Forum Discussion
While I was asking around for the best method to measure this, I received some information that you are looking for. Using a Linux host, a Stratix V - A7 device takes approximately 750ms to be reconfigured by the runtime. Note this number does not take into consideration the amount of time necessary to move any buffers that are active in the FPGA so whenever possible it's recommended to free any buffers that are allocated in the FPGA before the kernel hardware switchover occurs. Active buffers must be copied up to the host before the hardware is swapped out and restored after the hardware has been replaced, and there is an overhead associated with this, I can't give you a number for this because it's heavily dependent on your software implementation.
If this amount of time is a significant amount of time in comparison to the kernel execution time then you should examine amortizing this cost.
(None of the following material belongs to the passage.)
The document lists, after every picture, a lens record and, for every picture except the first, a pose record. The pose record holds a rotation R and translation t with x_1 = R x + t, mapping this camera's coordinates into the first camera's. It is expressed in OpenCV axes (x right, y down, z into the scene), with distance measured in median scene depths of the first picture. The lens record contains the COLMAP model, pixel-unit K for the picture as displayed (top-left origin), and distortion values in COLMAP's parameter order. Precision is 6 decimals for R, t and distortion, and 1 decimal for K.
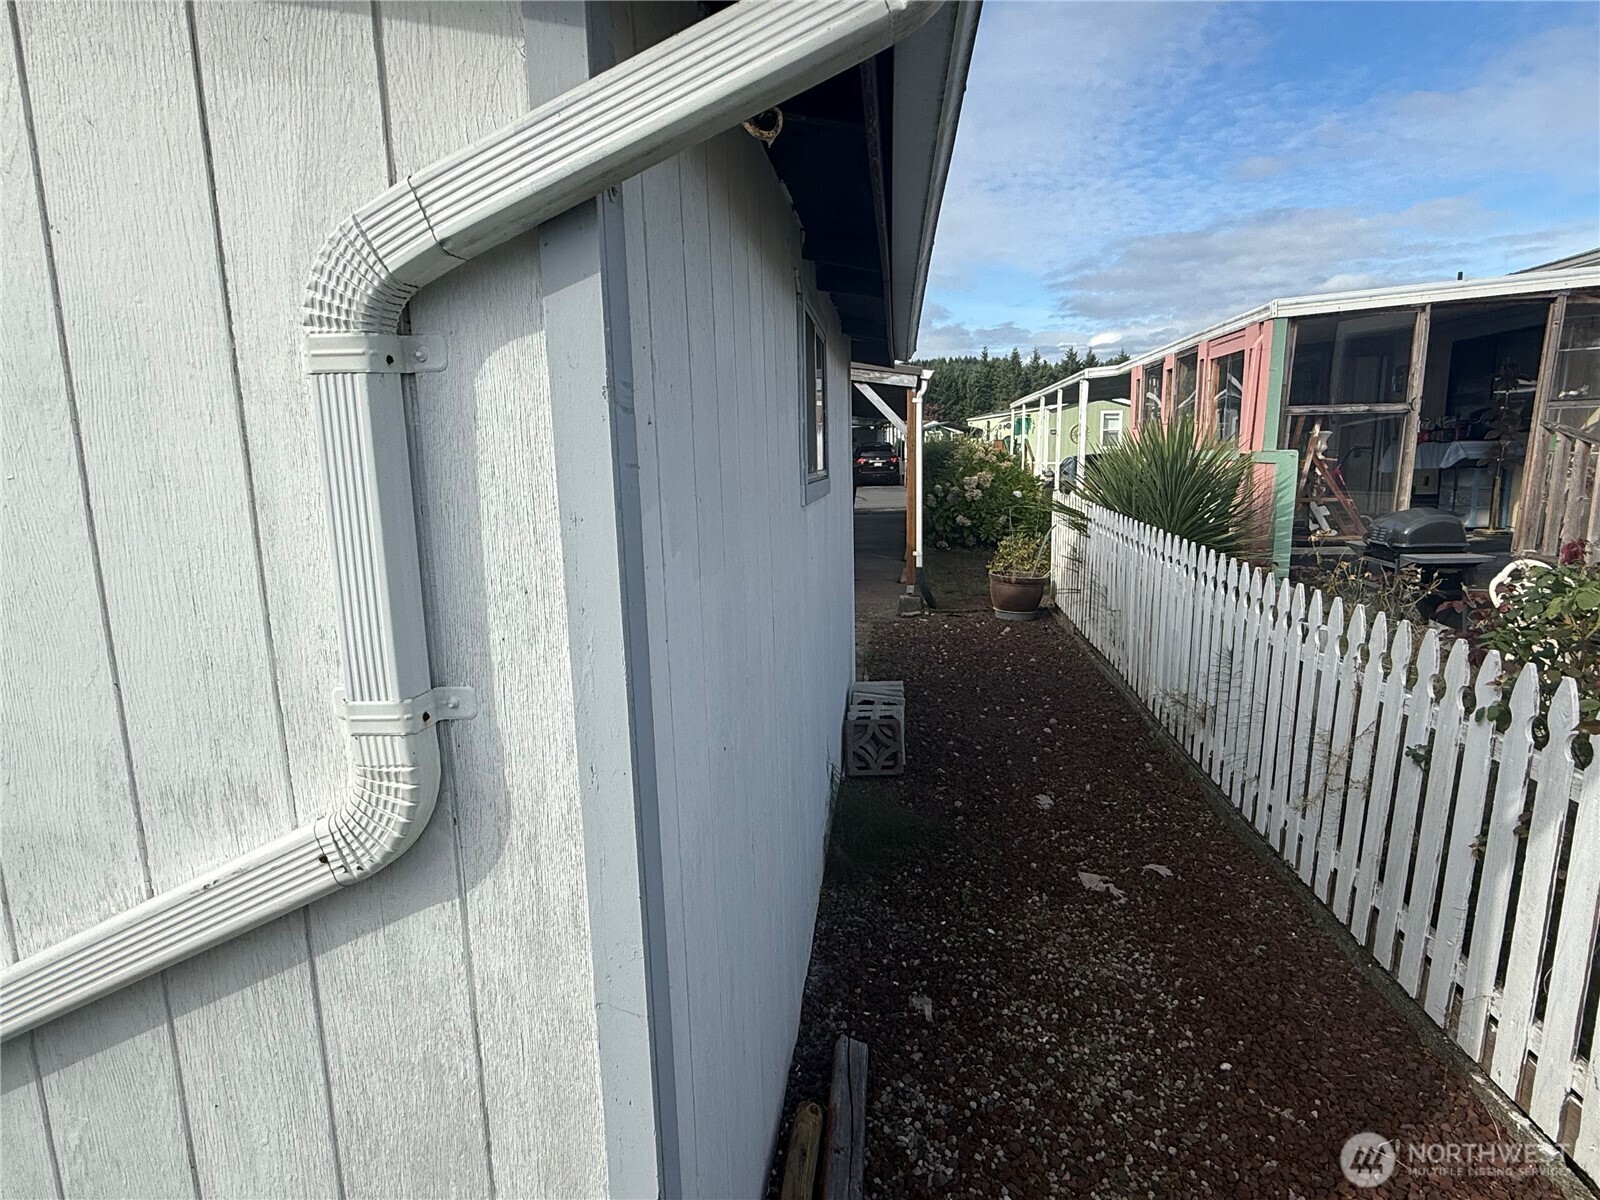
lens RADIAL K [[887.9, 0, 798.1], [0, 887.9, 606.8], [0, 0, 1]] dist [0.002833, 0.001144]
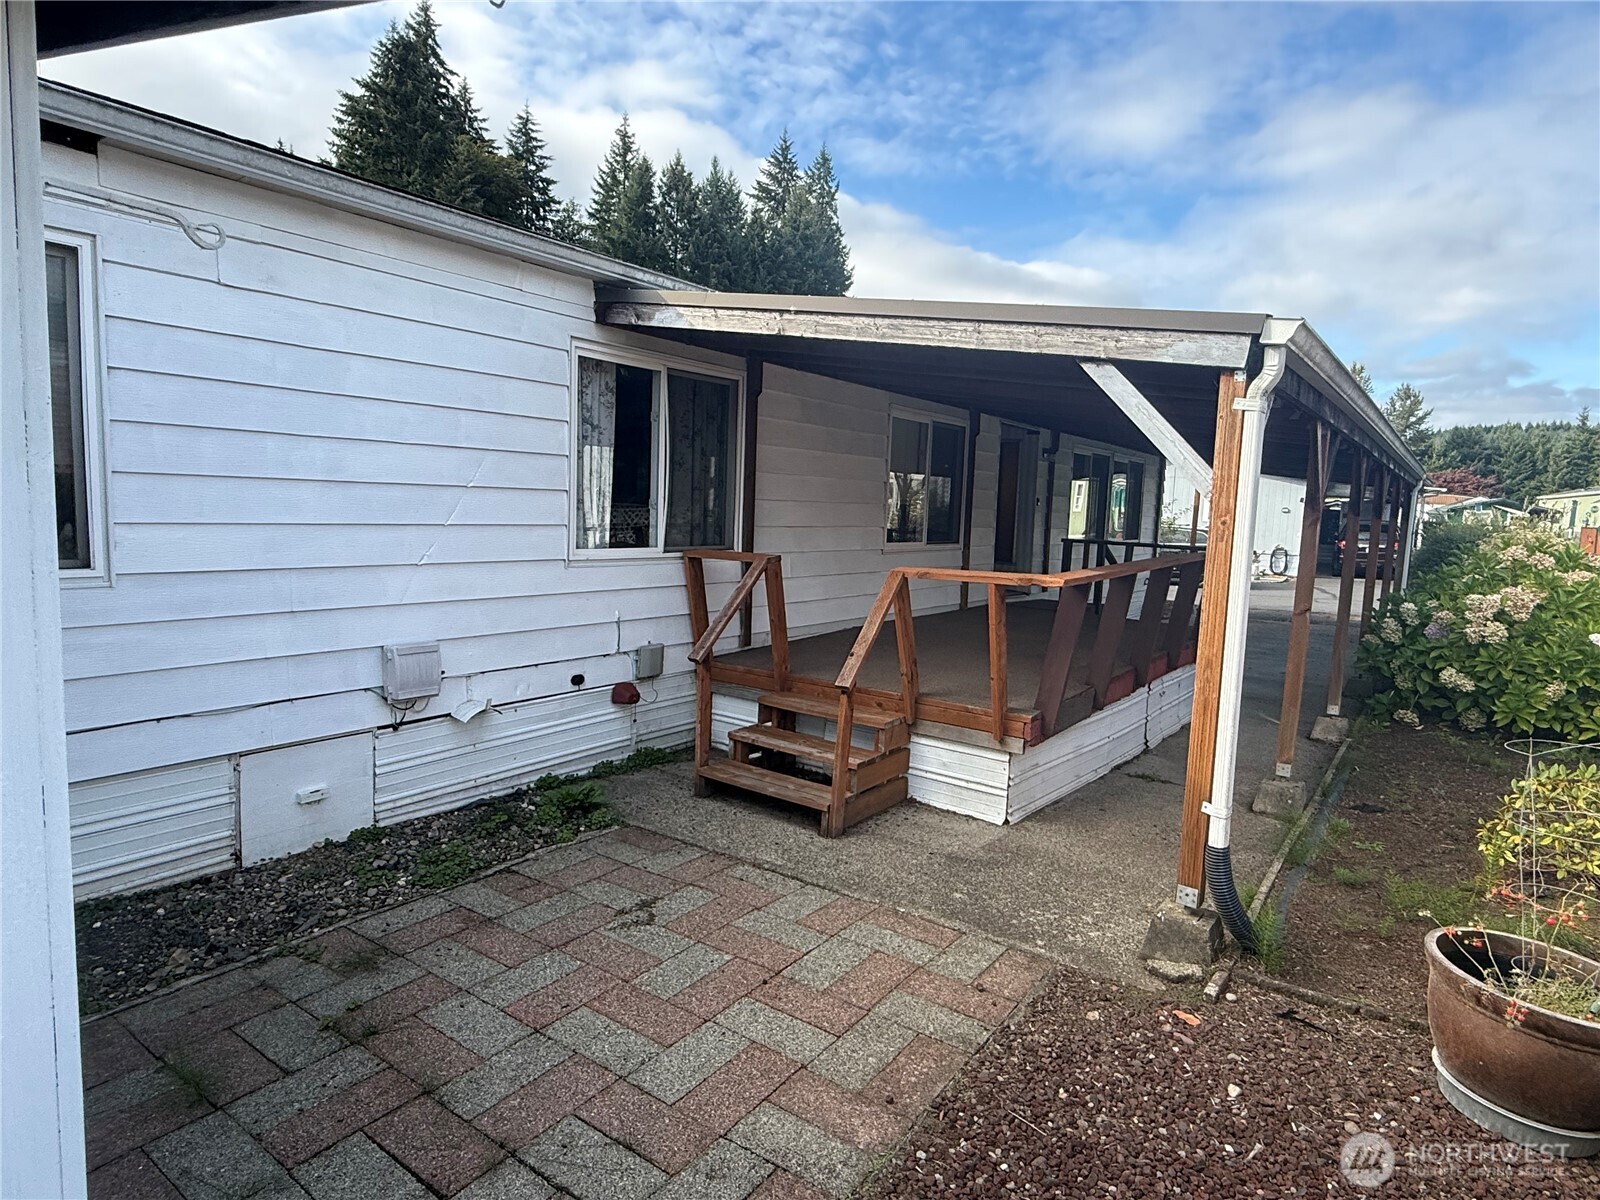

Lets say you have a billion data points of data move between kernels "A" and "B" and you handle it a million points (work-items) at a time. Instead of calling up kernel A followed by B for each million points, you would call up kernel A many times to finish off all billion points, followed by kernel B to do the same. That way there is only one swapping out of the hardware instead of a around two thousand hardware swaps (A --> B --> A --> B --> etc...) In situations like these I also try to combine the kernels if possible since not only do you eliminate the hardware swapping in and out, but you often end up with a more efficient hardware implementation because the same compute unit will encapsulate both kernels.